As readers of these visual poems we are slowed down so that the meaning embodied in the method itself is made visible. A space in this system, for instance, has weight and heft, it is a metal piece that has its own positive presence in the type case. You reach for it as you would the space bar on a Qwerty typewriter and it yields the same result: a nothing that is a something, between other somethings. The typist knows the work of reaching for and touching that space; the reader, in the rush to get to the meaning, may forget.

Language is performative, and the words Florance has chosen to work with in Lost in Case have particular meanings and histories. Many are drawn from vocabularies of abuse, or shaming, of female bodies, or commentary on the availability of those bodies for the sexual use of men. The language is brutal and is taken from spaces that have not been friendly towards women: from misogynist male-only forums to incel chat rooms, for self-identified and angry involuntary celibates. With autonomous AI-informed sex-bots on the horizon, issues of determination and consent will continue to be foregrounded. Will a compliant human-like sex toy serve to reinforce the mistaken entitlement of the incels?
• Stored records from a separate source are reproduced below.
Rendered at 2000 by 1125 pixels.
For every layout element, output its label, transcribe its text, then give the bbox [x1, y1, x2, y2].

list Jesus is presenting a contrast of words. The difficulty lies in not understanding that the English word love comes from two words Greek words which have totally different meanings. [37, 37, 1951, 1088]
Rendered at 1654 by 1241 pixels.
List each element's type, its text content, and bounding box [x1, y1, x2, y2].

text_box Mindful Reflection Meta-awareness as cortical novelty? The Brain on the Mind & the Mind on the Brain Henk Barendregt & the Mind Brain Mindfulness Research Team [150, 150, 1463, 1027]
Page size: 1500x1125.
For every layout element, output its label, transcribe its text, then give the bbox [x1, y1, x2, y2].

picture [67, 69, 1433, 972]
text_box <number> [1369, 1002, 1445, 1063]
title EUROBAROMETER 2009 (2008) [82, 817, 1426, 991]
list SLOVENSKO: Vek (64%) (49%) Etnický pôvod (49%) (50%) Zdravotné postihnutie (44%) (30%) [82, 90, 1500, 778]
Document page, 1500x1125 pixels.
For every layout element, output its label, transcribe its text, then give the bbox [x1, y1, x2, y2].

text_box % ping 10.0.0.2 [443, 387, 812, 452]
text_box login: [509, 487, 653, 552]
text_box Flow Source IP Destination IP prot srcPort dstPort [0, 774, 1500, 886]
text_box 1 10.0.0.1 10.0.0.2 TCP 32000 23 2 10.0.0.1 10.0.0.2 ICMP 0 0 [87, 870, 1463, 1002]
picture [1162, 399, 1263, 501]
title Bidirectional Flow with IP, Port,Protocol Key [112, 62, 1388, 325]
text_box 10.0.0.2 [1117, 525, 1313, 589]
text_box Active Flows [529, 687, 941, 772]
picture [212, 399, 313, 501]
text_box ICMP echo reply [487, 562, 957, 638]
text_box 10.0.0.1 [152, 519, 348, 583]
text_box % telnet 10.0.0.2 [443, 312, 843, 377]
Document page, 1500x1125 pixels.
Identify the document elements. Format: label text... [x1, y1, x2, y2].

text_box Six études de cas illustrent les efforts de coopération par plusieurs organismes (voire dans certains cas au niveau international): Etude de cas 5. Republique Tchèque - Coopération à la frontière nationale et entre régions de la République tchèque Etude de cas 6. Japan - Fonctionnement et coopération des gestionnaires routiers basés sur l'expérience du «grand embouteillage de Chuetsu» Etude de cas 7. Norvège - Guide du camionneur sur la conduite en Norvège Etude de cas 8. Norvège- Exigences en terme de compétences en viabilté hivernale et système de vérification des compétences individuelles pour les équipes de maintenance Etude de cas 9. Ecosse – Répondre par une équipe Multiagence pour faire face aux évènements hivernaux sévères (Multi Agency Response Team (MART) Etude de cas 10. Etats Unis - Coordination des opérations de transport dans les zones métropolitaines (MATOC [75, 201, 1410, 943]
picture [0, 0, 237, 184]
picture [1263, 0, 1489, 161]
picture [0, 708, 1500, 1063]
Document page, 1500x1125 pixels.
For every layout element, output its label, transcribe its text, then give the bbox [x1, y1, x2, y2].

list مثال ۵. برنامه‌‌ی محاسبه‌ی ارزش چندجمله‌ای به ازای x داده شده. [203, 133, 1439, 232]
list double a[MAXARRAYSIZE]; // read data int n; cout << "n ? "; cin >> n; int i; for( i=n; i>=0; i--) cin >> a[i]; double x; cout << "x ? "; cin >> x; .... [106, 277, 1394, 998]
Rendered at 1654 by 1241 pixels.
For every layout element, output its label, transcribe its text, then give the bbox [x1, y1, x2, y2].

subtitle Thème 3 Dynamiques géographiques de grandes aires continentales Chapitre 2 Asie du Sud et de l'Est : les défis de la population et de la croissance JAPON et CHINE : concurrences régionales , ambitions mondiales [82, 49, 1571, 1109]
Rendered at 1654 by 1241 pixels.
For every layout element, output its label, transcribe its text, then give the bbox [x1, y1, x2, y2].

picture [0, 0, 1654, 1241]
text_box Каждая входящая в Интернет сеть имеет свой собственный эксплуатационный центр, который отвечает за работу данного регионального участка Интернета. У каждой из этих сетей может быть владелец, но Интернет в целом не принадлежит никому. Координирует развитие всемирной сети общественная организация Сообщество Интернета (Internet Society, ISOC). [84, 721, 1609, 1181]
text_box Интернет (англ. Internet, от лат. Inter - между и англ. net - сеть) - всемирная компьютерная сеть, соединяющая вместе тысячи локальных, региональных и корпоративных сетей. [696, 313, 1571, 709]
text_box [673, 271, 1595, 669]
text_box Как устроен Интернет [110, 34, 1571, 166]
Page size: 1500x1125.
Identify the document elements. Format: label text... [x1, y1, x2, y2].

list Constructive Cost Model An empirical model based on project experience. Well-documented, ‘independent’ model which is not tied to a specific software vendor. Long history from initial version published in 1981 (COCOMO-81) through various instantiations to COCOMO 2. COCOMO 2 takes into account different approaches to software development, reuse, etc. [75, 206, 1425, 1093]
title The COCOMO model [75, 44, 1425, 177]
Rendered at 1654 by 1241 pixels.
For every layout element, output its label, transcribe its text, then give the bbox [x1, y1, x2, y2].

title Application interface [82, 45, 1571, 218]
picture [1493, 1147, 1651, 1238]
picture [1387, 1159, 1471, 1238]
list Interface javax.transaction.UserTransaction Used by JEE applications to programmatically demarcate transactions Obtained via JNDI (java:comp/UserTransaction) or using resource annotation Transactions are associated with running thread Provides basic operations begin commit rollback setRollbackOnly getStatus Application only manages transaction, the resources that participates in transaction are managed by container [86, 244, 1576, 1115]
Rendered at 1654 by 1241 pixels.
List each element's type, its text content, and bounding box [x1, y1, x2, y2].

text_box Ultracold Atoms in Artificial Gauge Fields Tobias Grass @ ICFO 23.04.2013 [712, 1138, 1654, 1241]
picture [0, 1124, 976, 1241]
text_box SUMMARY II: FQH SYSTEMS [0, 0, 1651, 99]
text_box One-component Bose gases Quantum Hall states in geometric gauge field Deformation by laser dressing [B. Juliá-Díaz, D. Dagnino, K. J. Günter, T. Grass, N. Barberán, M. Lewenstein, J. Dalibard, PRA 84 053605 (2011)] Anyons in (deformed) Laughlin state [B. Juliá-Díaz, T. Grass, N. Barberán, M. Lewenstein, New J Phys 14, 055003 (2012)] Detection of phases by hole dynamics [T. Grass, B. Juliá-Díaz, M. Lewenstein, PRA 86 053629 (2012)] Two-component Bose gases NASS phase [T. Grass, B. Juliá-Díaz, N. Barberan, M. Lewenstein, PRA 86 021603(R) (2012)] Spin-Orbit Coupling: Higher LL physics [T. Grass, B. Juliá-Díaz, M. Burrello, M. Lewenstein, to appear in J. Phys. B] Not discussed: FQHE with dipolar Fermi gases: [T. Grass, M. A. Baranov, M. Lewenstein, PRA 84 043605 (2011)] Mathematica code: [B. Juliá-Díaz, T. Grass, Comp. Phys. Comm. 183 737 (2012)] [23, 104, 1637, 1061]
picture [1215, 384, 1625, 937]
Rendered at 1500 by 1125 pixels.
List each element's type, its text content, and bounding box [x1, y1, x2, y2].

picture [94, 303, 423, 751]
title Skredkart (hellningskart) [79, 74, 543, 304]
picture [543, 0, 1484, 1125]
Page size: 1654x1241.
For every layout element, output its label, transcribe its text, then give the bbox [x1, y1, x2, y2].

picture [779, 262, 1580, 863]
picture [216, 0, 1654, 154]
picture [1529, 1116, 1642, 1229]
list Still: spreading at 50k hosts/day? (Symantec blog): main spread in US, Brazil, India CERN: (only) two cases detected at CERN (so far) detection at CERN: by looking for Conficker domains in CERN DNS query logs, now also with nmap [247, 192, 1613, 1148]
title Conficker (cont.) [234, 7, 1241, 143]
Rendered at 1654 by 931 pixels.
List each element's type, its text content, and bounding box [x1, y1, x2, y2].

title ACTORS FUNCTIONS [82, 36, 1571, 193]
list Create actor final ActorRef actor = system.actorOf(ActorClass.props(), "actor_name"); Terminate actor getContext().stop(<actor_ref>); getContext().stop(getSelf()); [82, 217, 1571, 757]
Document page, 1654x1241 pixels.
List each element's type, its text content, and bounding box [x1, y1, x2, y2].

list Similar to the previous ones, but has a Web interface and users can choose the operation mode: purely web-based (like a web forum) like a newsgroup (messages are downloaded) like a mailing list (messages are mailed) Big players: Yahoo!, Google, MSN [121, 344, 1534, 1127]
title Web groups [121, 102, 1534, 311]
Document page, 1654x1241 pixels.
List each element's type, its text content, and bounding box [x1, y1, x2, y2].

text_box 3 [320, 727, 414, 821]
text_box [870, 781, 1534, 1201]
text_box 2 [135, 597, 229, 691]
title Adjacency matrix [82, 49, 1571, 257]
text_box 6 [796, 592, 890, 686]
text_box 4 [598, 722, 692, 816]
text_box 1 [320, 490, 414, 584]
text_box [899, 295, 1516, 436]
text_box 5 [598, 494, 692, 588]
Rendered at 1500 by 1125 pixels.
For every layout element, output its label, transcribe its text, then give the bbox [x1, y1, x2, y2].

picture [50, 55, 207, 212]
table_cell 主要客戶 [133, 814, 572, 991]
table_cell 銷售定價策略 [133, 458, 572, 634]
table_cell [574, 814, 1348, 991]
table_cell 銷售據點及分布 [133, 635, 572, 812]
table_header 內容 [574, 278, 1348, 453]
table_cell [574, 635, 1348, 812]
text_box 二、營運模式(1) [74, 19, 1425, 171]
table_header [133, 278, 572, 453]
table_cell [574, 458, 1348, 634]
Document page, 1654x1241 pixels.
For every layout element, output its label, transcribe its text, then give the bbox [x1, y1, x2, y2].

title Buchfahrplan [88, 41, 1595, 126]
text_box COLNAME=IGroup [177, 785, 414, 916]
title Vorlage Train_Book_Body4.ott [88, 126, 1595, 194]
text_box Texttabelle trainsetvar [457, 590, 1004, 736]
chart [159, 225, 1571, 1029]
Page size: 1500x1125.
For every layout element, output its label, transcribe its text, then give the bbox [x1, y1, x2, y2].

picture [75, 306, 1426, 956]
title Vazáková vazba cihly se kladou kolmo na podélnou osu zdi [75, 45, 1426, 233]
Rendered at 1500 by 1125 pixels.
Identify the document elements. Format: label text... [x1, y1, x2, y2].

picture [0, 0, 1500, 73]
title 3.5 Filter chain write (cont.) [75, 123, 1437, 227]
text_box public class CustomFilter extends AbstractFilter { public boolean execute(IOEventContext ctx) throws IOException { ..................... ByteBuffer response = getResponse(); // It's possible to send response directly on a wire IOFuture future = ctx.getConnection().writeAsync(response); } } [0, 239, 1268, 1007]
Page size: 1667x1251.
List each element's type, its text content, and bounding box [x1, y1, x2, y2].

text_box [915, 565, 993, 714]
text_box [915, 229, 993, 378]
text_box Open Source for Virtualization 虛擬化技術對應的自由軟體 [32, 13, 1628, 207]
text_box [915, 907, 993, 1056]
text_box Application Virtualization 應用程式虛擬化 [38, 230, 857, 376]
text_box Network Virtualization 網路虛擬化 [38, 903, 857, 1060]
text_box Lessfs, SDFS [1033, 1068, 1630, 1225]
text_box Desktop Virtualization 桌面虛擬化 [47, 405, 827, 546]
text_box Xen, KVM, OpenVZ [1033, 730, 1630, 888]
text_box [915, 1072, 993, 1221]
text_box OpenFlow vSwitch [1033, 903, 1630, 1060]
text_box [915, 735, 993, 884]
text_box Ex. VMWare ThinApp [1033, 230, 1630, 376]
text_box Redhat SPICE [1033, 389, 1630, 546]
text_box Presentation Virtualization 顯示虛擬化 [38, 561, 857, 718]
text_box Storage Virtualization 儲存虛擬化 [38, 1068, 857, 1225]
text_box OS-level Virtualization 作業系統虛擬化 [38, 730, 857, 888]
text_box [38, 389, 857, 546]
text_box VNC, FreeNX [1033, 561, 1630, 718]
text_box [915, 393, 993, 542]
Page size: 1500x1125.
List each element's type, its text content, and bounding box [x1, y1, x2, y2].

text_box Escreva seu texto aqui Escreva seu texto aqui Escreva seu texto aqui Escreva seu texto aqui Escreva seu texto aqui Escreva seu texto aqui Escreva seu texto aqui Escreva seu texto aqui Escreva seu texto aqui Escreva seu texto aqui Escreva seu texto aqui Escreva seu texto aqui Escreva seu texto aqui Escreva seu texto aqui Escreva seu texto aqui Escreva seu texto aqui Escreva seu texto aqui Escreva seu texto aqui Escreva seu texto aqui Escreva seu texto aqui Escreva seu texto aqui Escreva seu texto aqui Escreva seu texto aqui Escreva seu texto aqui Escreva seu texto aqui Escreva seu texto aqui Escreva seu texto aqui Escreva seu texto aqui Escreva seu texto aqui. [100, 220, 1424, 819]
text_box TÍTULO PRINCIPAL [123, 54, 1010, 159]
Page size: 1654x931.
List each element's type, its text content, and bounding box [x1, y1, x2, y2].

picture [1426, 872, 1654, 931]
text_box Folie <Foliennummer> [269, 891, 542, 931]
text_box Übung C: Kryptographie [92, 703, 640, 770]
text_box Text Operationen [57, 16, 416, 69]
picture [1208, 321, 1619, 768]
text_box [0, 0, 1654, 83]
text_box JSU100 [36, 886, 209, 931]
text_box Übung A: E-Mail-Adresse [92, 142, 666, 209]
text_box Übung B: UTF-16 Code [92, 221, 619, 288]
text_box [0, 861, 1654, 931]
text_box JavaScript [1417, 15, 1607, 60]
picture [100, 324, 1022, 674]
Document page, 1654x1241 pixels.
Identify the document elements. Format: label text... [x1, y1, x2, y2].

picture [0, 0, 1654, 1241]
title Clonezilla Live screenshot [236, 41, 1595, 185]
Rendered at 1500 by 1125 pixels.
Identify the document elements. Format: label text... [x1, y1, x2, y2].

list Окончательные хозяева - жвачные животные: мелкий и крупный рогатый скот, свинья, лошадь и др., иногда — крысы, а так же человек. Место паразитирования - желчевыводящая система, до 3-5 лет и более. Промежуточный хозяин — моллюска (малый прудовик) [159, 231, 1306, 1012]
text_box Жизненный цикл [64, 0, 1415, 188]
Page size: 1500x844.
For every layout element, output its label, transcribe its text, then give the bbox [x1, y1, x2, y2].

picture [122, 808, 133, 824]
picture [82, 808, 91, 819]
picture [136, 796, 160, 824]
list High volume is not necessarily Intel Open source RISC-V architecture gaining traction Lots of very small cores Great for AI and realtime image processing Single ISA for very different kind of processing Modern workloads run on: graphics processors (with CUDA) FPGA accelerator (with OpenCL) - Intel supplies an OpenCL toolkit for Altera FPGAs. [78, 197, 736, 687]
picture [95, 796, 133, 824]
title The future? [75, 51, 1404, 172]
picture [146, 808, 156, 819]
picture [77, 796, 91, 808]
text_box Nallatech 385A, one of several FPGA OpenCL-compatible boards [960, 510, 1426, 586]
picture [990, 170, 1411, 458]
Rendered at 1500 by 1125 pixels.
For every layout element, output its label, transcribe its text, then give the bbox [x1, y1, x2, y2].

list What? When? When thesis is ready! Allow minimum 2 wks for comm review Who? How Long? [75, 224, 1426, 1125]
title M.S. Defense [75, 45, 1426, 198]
Using these words here is not self-abuse. Instead, Florance counters sloppy online reasoning, which seems to elide issues of self-determination and consent, with a rigorous analogue Teknik. She takes control of the gestures behind the words, to render the abuse as visual poetry. Florance’s aim to transmit the words again without reseeding their message is, in her words, ‘a cathartic act of feminist disruption’. Working from a theory of forensic materiality – informed by the work of academics Matthew Kirschenbaum, Jerome McGann and N Katherine Hayles – Florance makes something that seems impenetrable and lost to meaning able to be translated by forensic means. The word ‘forensic’ reminds us that words have heft, they take shape. How should we react to these words? Instead of allowing misogynistic language to proliferate in the self-reinforcing echo chambers of online forums, we must take it out into the light and examine what animates it. For some women this will become a matter of life or death.